Stratmann: Ich kann das nur für meine Praxis sagen: Ich hatte ein großes Wartezimmer, da konnte man sich schon mal sehr schön unterhalten. Da trafen sich die Leute aus dem Viertel. Aber ganz wichtig ist auch das Sicherheitsbedürfnis. Wer sich Montagmorgens in den Kopp setzt, dass er Prostatakrebs hat und schon mittags um 12 beim Arzt Entwarnung kriegt, für den ist der Tag doch gerettet – wenn ihm nicht Dienstag wieder was Neues einfällt.
Ihr neues Programm heißt „Dat Schönste“. Was ist „dat Schönste“ am Arztsein?
Stratmann: Das Gefühl, wichtig für andere zu sein. Helfen zu können, wie man sich das als Student schon erträumt hat.
Und dat Schönste am Komikerberuf?
Stratmann: Der Applaus, die herrliche Freizeit, das Unwichtigsein. Und dass – anders als beim Arzt – nicht direkt einer stirbt, wenn man mal nicht kommt. Dann verlieren die Zuschauer bloß ihr Eintrittsgeld, nicht gleich das Leben.
„Ich hab’ keine Botschaft wie die großen Kabarettisten“
Haben Sie als Quereinsteiger einen Sonderstatus unter den Komikern?

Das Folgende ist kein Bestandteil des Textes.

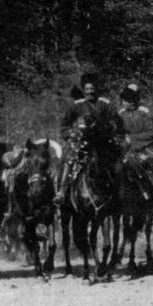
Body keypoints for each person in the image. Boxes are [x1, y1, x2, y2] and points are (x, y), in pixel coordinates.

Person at [53, 72, 124, 206]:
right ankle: (61, 192)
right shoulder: (76, 105)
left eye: (92, 89)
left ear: (96, 89)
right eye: (87, 89)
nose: (90, 92)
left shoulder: (105, 104)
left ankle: (117, 195)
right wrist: (71, 134)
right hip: (81, 142)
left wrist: (104, 126)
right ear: (83, 90)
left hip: (102, 143)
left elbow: (116, 121)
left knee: (117, 166)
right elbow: (64, 125)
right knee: (69, 159)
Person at [117, 84, 153, 201]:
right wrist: (122, 141)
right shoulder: (121, 114)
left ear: (132, 101)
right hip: (126, 149)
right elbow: (118, 132)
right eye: (123, 100)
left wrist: (132, 139)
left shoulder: (144, 112)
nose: (123, 103)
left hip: (146, 147)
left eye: (126, 101)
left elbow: (152, 133)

Stratmann: Klar hab’ ich einen anderen Background. Dadurch sehe ich vieles lockerer, ich habe nicht diesen Druck. Ich hab’ auch keine Botschaft wie die großen Kabarettisten wie Dieter Hildebrandt oder Richard Rogler. Aber ich habe ein ausgesprochen herzliches Verhältnis zu den Kollegen. Die sind sehr nett, absolut kollegiale, sympathische Typen. Ehrlich: In manchen westfälischen Ärztevereinen gibt es mehr Arschlöcher als im Showgeschäft.
„Dat Schönste“
„Zu schade für die Versenkung“ findet Stratmann die schönsten Nummern aus vier Programmen. „Mehr als ein Best Of“ verspricht er fürs Fünfte aber doch. Termine im Februar im Stratmanns-Theater: 10. - 12., 23.-26. Tel. 0201-8204060. Mehr Termine: www.doktor-stratmann.de
Wir sind fast fertig. Vervollständigen Sie doch bitte noch folgende Sätze. „Wenn ich morgens in den Spiegel sehe...
Stratmann: ...dann denke ich: Oh Gott, muss aufhören!“
Ein halbvoller Zuschauerraum ist…
Stratmann: ...solange die alle vorne sitzen: nicht so schlimm.
Wenn ich noch mal geboren werde,…
Stratmann: ....dann werde ich vom fünften Lebensjahr an Komiker.